There is a bright crescent moon as we head back to the vehicle. Our next stop is Tane Mahuta. It’s a short drive and a short walk. Only 10 mins return from the road. It is very dark by now. People are flashing their torches around willy nilly and there’s nowhere to look to avoid someone’s torch shinging in your eyes. Aggah. I wander a short way into the darkness of the path to wait, but this makes Tarf a bit nervous. Finally we head in a short way before again our indulgence is requested and the song is commenced for the approach to this forest god. The distinction between the physical representation of Tane Mahuta and the spirit god Tane Mahuta has been explained before we set out.

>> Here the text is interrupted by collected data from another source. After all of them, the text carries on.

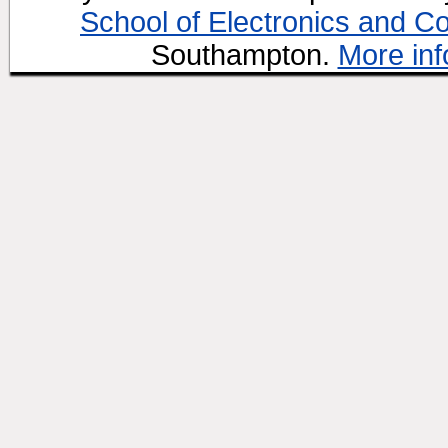
School of Electronics and C
Southampton.
More inf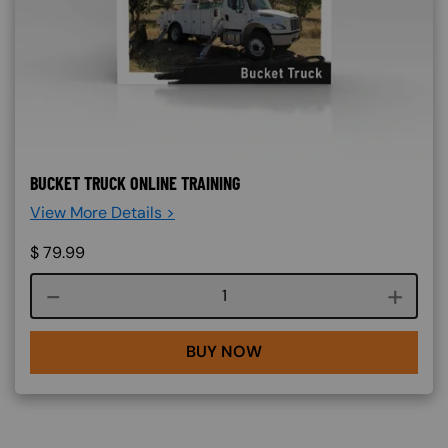
BUCKET TRUCK ONLINE TRAINING
View More Details >
$
79.99
Course quantity
BUY NOW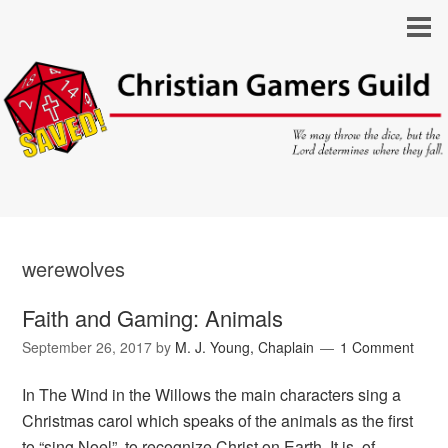
werewolves
Faith and Gaming: Animals
September 26, 2017
by
M. J. Young, Chaplain
1 Comment
In The Wind in the Willows the main characters sing a
Christmas carol which speaks of the animals as the first
to “sing Noel”, to recognize Christ on Earth. It is, of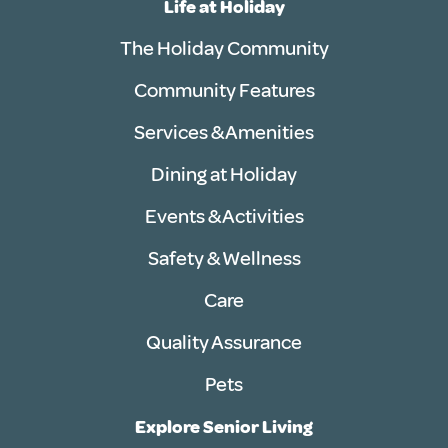
Life at Holiday
The Holiday Community
Community Features
Services & Amenities
Dining at Holiday
Events & Activities
Safety & Wellness
Care
Quality Assurance
Pets
Explore Senior Living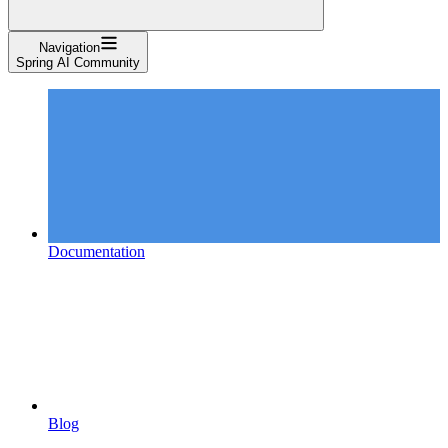
Navigation
Spring AI Community
Documentation
Blog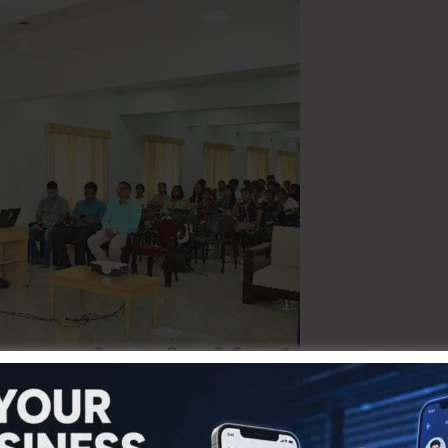
g efforts to promote informed and responsible tourism, the
e on Heritage Tourism on 23rd August 2025 at the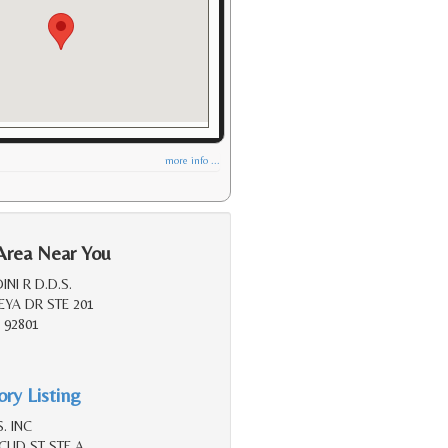
more info ...
Area Near You
NI R D.D.S.
YA DR STE 201
 92801
ry Listing
. INC
LID ST STE A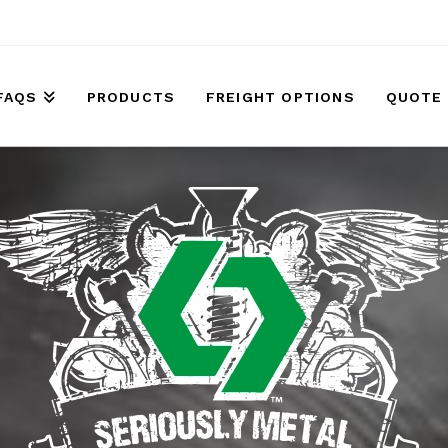
FAQS
PRODUCTS
FREIGHT OPTIONS
QUOTE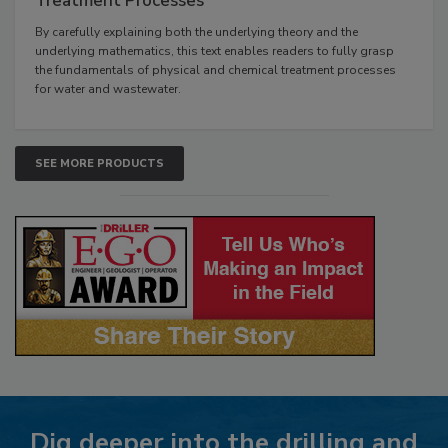
Treatment Processes
By carefully explaining both the underlying theory and the
underlying mathematics, this text enables readers to fully grasp
the fundamentals of physical and chemical treatment processes
for water and wastewater.
SEE MORE PRODUCTS
Dig deeper into the drilling and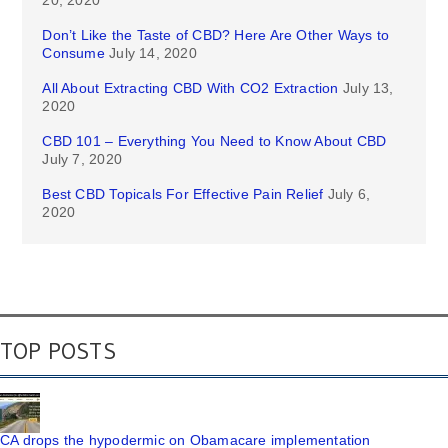
20, 2020
Don’t Like the Taste of CBD? Here Are Other Ways to
Consume
July 14, 2020
All About Extracting CBD With CO2 Extraction
July 13,
2020
CBD 101 – Everything You Need to Know About CBD
July 7, 2020
Best CBD Topicals For Effective Pain Relief
July 6,
2020
TOP POSTS
CA drops the hypodermic on Obamacare implementation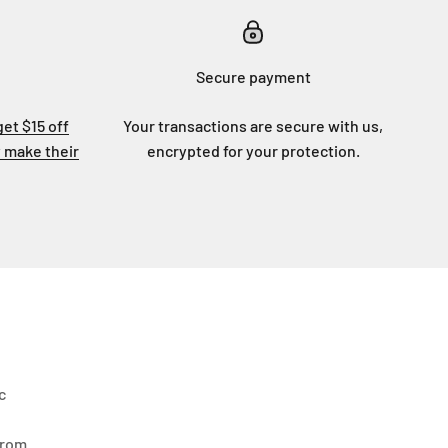
Secure payment
get $15 off
Your transactions are secure with us,
 make their
encrypted for your protection.
c
From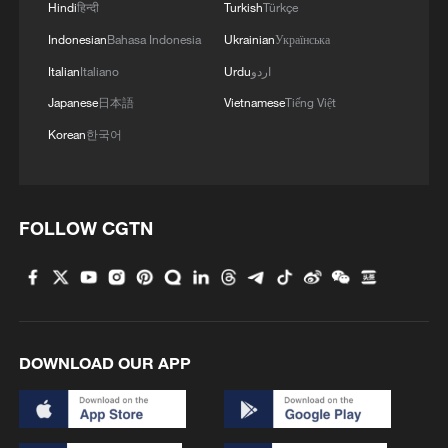
Hindi
हिन्दी
Turkish
Türkçe
Indonesian
Bahasa Indonesia
Ukrainian
Українська
Over more than three decades, the award
Italian
Italiano
Urdu
اردو
has highlighted the importance of
international scientific cooperation. Many
Japanese
日本語
Vietnamese
Tiếng Việt
recipients have built long-term
Korean
한국어
collaboration with Chinese institutions and
contributed to major advances across
multiple disciplines.
FOLLOW CGTN
Cuban neuroscientist Pedro Valdes-Sosa
has worked in China since 2015 to
establish international research platforms
in brain science and helped advance
DOWNLOAD OUR APP
cooperation under China's brain science
initiatives. Norwegian ecologist Nils
Christian Stenseth has collaborated for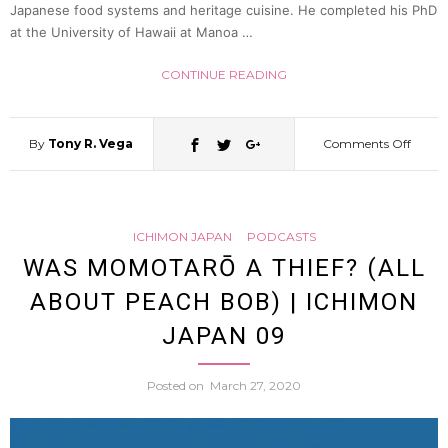
36
Japanese food systems and heritage cuisine. He completed his PhD
at the University of Hawaii at Manoa …
CONTINUE READING
By
Tony R. Vega
Comments Off
on
Jidori
ICHIMON JAPAN
PODCASTS
and
WAS MOMOTARŌ A THIEF? (ALL
ABOUT PEACH BOB) | ICHIMON
the
JAPAN 09
Chick
Posted on
March 27, 2020
Indust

When we arrive spotlights are used to illuminate this comparatively young, magnificent giant. 2000 years of life. He looks half the age of Te Manua Ngahere too.. He is much taller, but not as broad. 13m circumpherence but where Te manua Ngahere is only 10 m to the first branch and 30m in entirety. Tane Mahuta is 17 m to the first branch and 50 metres tall. He is magnificent.
For the benefit of those who have not heard the story of creation, of Sky father and earth mother and Tane Mahuta’s prizing apart of his parents by resting his shoulders on the earth and pushing sky father upward with his mighty legs, this story is imparted. Tane Mahuta and kauri generally are considered by maori to be the pillars holding up the sky. A possum crashes and screams in the forest behind us. We sit in respectful silence as a prayer is sung.
Finally we move off. It’s after 10pm before we start the trip back to deliver everyone to their accommodation. 11 before we are heading inside to hit the sack. It's been a great way to explore Waipoua Forest. Highly Recommended.